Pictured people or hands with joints
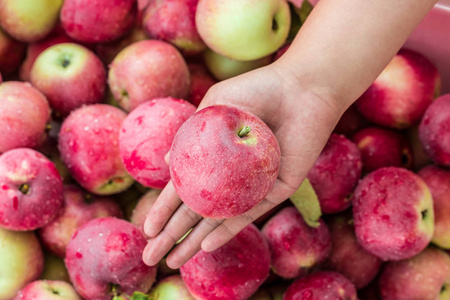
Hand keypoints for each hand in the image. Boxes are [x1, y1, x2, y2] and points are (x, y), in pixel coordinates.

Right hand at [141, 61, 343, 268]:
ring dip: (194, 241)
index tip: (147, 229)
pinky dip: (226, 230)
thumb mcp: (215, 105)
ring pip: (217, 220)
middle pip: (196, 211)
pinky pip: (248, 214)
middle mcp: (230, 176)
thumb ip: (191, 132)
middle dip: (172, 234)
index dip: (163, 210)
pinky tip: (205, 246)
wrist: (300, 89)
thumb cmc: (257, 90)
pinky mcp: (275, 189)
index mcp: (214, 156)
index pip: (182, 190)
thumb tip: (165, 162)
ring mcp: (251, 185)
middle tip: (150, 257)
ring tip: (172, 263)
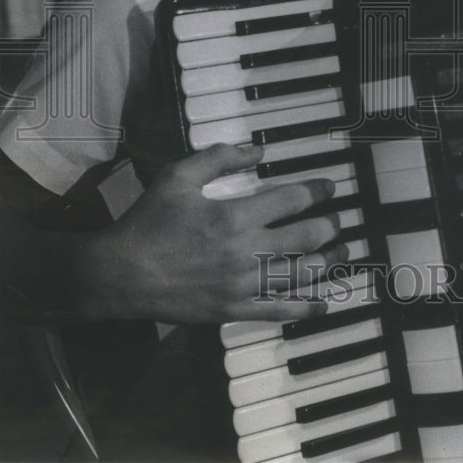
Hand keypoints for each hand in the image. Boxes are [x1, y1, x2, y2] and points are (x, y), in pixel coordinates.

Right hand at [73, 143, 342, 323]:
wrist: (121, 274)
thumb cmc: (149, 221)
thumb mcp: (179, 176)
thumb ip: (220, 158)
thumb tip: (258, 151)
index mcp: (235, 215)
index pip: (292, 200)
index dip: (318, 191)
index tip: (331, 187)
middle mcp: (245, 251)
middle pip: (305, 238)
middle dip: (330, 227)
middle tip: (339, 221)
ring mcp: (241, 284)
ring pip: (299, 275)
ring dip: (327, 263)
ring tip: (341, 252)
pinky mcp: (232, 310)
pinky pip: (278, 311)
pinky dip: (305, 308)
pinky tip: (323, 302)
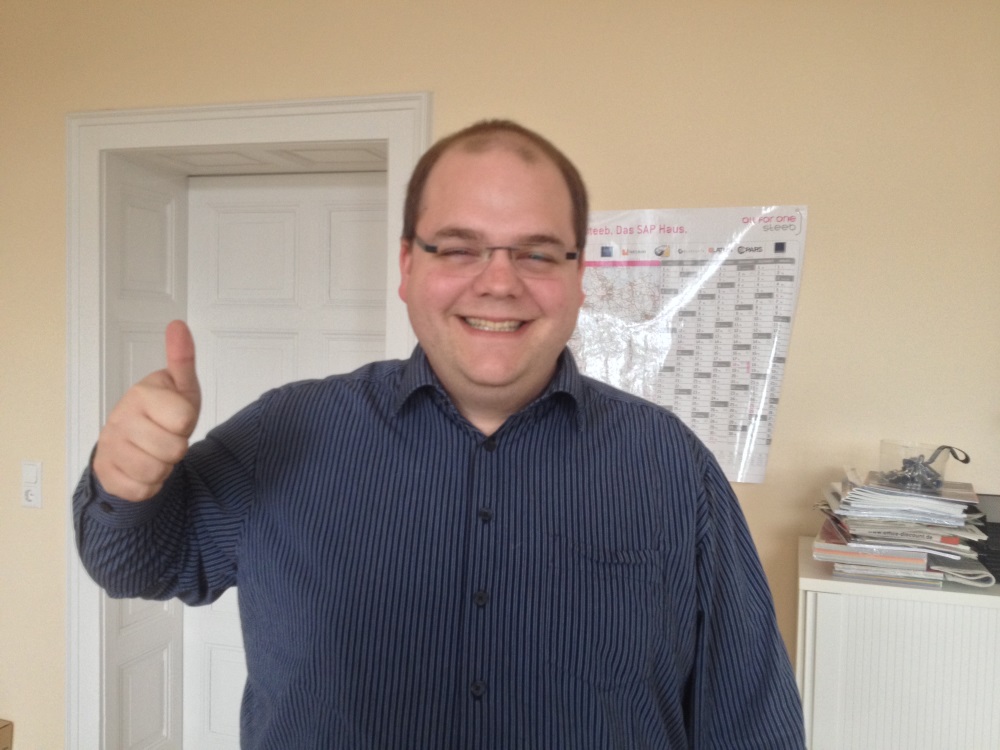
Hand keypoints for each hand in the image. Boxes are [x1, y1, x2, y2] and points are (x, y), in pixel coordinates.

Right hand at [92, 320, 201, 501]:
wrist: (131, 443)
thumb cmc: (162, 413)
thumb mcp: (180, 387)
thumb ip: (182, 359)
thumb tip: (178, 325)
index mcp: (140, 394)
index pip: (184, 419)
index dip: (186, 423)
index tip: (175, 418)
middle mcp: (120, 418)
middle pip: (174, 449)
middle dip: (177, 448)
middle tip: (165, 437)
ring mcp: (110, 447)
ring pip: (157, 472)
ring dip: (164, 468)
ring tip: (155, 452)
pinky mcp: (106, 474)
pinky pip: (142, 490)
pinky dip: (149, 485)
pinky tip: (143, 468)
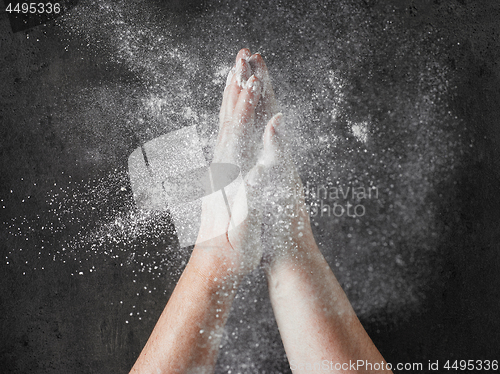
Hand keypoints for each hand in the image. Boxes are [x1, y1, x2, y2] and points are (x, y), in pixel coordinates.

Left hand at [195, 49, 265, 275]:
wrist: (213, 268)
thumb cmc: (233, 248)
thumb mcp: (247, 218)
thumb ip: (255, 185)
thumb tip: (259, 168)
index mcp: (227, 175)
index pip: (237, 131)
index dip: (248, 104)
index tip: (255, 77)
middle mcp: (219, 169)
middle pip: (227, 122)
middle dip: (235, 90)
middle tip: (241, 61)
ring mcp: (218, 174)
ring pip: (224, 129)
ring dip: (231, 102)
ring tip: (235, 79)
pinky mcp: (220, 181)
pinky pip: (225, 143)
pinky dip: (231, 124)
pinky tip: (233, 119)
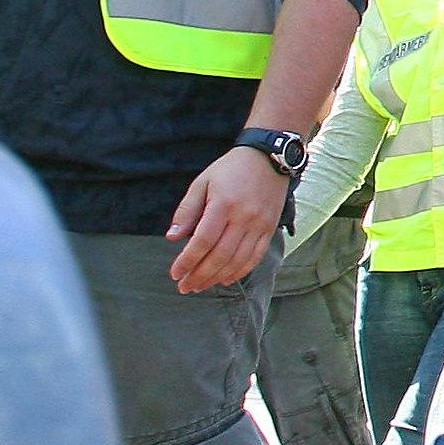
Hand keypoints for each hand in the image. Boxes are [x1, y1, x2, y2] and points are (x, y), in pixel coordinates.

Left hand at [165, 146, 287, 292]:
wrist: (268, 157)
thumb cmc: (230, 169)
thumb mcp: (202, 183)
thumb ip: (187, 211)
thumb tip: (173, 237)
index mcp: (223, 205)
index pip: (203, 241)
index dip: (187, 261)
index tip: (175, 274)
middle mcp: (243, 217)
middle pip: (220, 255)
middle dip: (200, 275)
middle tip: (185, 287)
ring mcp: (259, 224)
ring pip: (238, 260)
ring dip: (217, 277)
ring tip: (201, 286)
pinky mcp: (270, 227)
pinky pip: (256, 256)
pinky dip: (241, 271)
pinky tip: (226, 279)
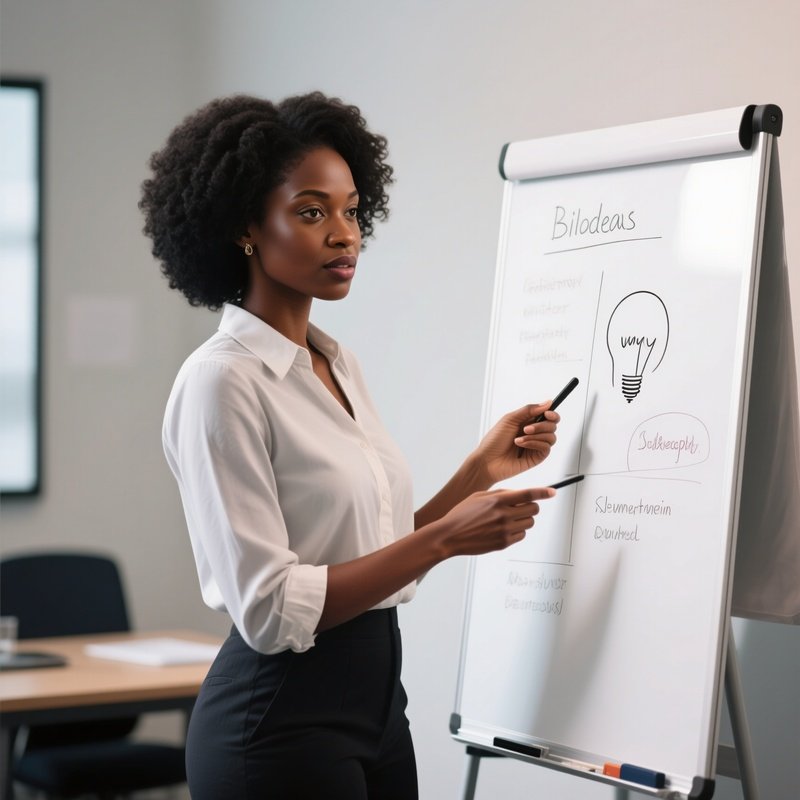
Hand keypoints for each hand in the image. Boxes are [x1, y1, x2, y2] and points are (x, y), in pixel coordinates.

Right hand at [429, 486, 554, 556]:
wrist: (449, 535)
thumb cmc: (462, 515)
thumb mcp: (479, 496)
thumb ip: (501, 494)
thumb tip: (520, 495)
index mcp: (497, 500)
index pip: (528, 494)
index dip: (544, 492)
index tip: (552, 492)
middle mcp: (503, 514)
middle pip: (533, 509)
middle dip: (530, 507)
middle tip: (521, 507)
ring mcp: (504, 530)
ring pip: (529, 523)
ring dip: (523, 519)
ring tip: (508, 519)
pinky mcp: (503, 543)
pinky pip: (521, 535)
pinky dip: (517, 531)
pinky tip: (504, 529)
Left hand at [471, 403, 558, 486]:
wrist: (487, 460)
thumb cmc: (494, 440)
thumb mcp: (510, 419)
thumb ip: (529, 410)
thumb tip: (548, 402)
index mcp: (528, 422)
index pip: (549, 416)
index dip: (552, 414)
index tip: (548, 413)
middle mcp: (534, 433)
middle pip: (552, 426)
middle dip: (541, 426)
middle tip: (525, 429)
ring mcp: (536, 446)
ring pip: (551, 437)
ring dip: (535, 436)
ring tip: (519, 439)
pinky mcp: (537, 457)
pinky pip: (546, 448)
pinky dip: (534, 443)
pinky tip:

--

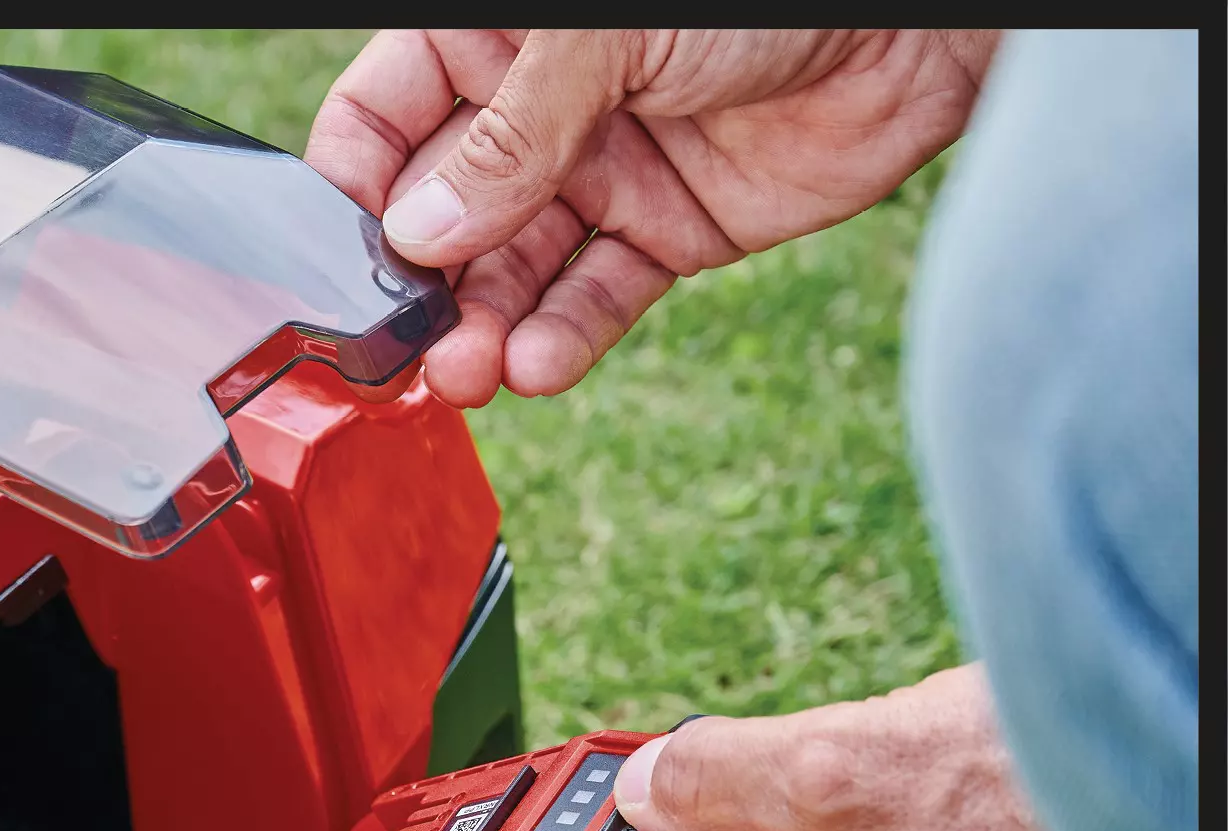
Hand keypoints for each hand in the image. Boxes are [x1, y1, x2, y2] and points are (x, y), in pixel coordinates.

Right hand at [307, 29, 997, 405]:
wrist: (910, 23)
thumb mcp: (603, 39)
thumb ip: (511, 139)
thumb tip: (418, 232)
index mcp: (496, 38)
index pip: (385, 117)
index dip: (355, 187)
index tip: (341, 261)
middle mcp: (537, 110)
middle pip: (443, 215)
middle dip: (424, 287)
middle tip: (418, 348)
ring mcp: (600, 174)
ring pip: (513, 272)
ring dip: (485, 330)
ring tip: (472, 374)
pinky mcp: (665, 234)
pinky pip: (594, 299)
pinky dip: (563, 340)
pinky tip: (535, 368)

Exercise: Pull every line containing "Right" out of the records.

Exercise output:
Right hand at [141, 61, 343, 268]:
Right hand at [73, 143, 342, 323]:
Right hand at [92, 320, 201, 501]:
Right hand at [429, 486, 554, 556]:
Right hand at [307, 29, 997, 405]:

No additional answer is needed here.